[Dataset entries]
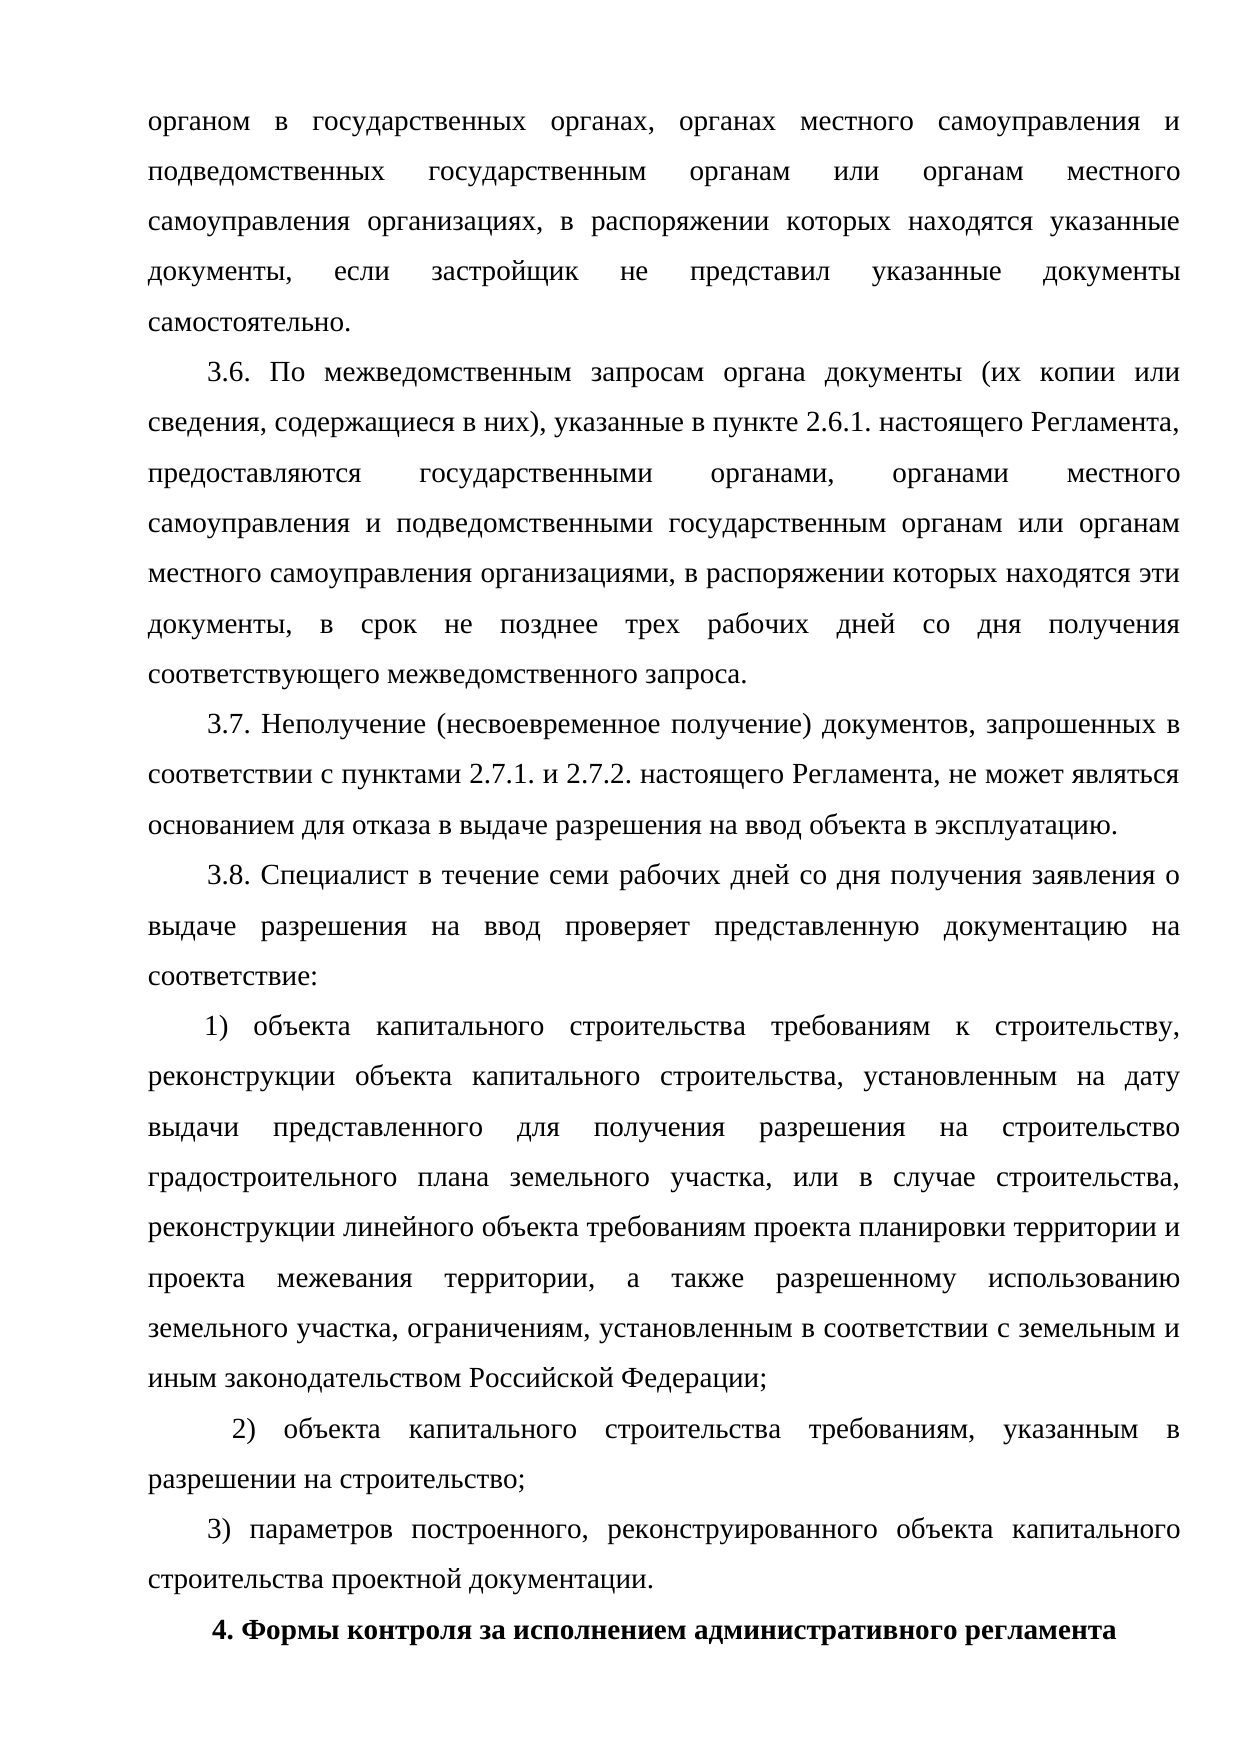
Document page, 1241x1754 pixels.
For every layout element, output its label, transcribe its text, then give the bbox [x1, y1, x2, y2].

text 3.8. Специалист в течение семи рабочих дней со дня получения заявления о выдаче разрешения на ввод проверяет представленную документацию на соответствие: [148, 857, 1181, 991]
text 3) параметров построенного, реконструированного объекта капитального строительства проектной документации. [148, 1511, 1181, 1595]
text 3.7. Неполучение (несвоевременное получение) документов, запрошенных в соответствии с пунктами 2.7.1. и 2.7.2. настоящего Регламента, не может являться основанием для отказа в выдаче разрешения на ввод объекта в эксплуатацию. [148, 706, 1181, 841]
text 2) объекта капитального строительства требованиям, указанным в разрешении на строительство; [148, 1411, 1181, 1494]
text 4. Формы контроля за исполнением административного регламента [148, 1612, 1181, 1646]
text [148, 103, 1181, 337]
text 3.6. По межведомственным запросам органа документы (их копии или сведения, содержащиеся в них), указанные в пункте 2.6.1. настоящего Регламента, предоставляются государственными органами, органами местного самоуправления и подведомственными государственным органам или органам местного самоуправления организациями, в распоряжении которых находятся эти документы, в срок не позднее трех рабочих дней со дня получения соответствующего межведомственного запроса. [148, 354, 1181, 689]
text 1) объекта капитального строительства требованиям к строительству, реконструкции объекта капитального строительства, установленным на дату выдачи представленного для получения разрешения на строительство градостроительного плана земельного участка, или в случае строительства, реконструкции линейного объекта требованиям проекта планировки территории и проекта межевания территории, а также разрешенному использованию земельного участка, ограничениям, установленным в соответствии с земельным и иным законодательством Российской Федерации; [148, 1008, 1181, 1394]
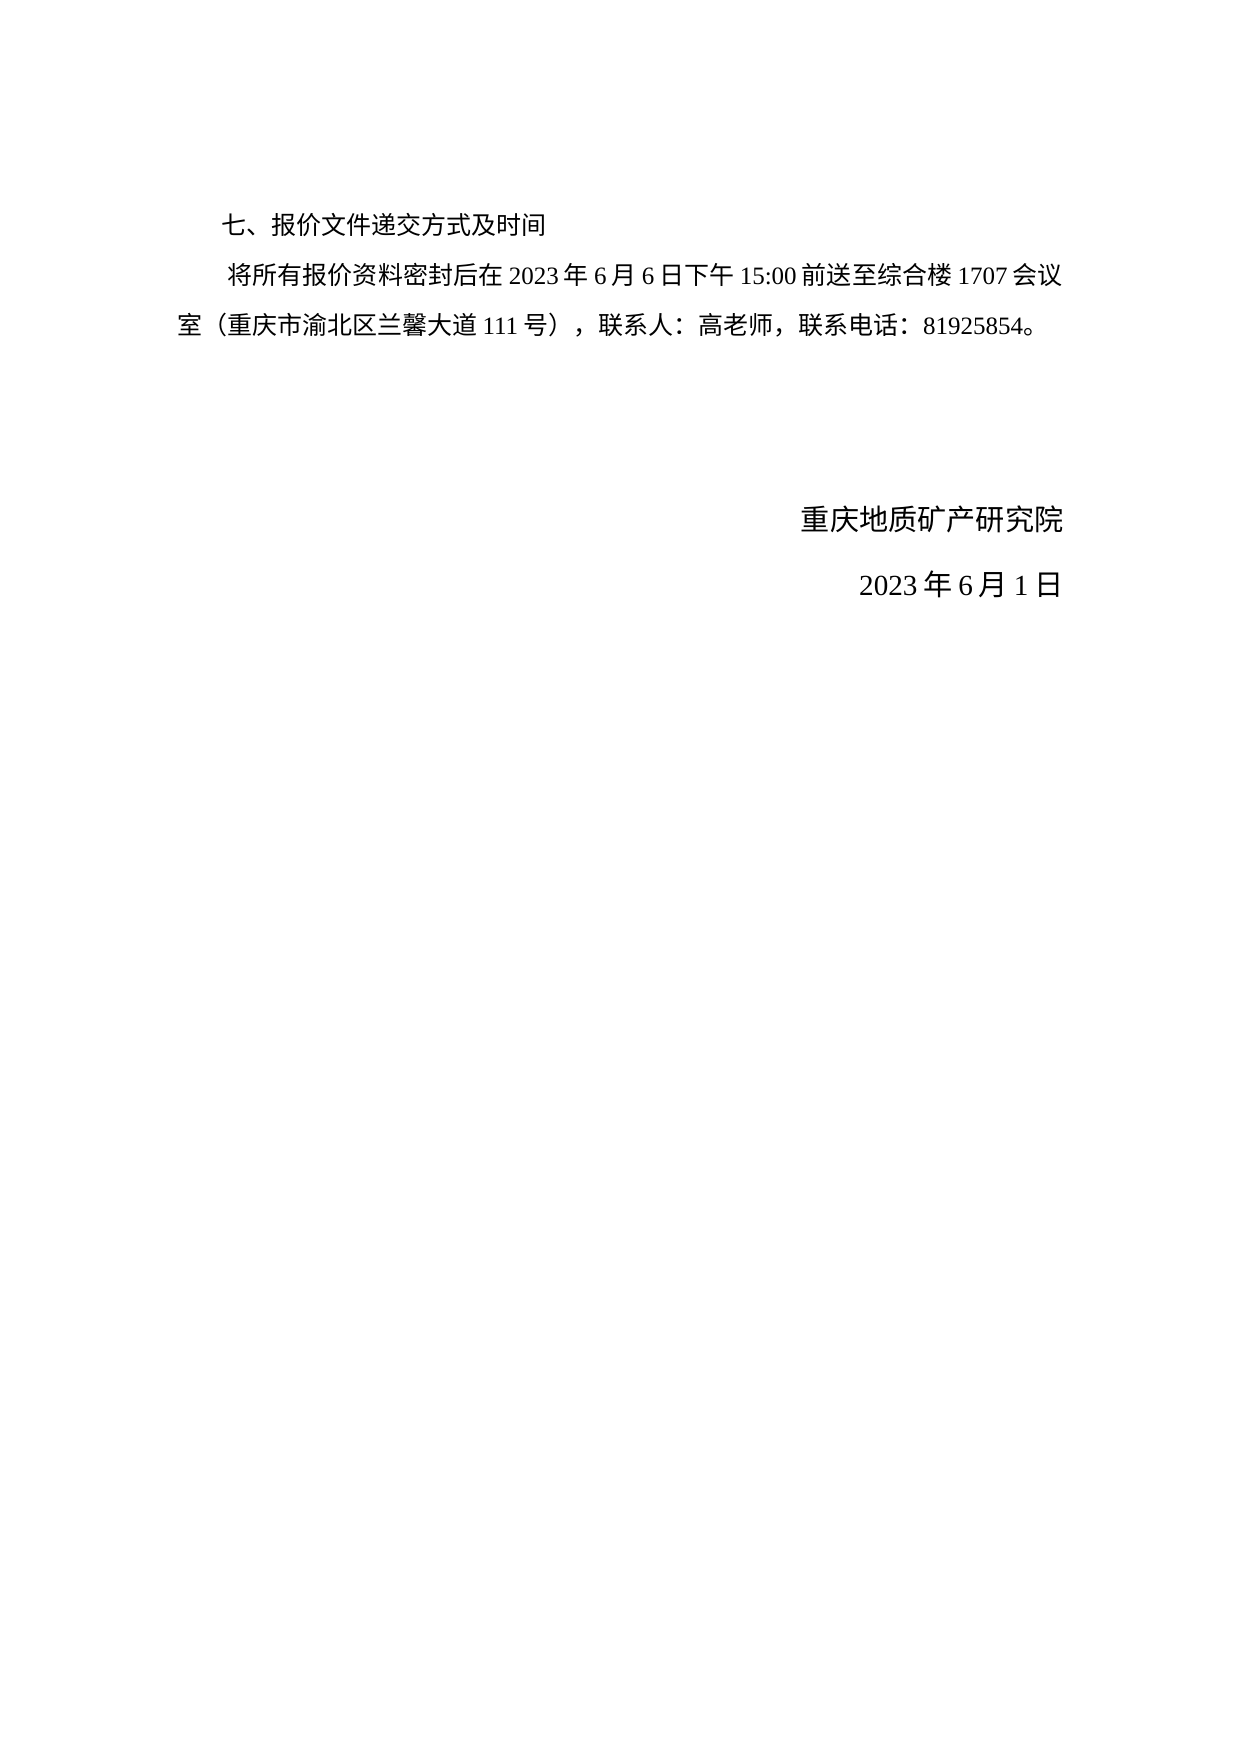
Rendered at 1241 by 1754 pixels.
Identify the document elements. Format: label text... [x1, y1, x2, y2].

[Brief] Each line holding the word "pixels" must be pulled from the records.

[Answer section]
Document page, 1241x1754 pixels.
Rendered at 1241 by 1754 pixels.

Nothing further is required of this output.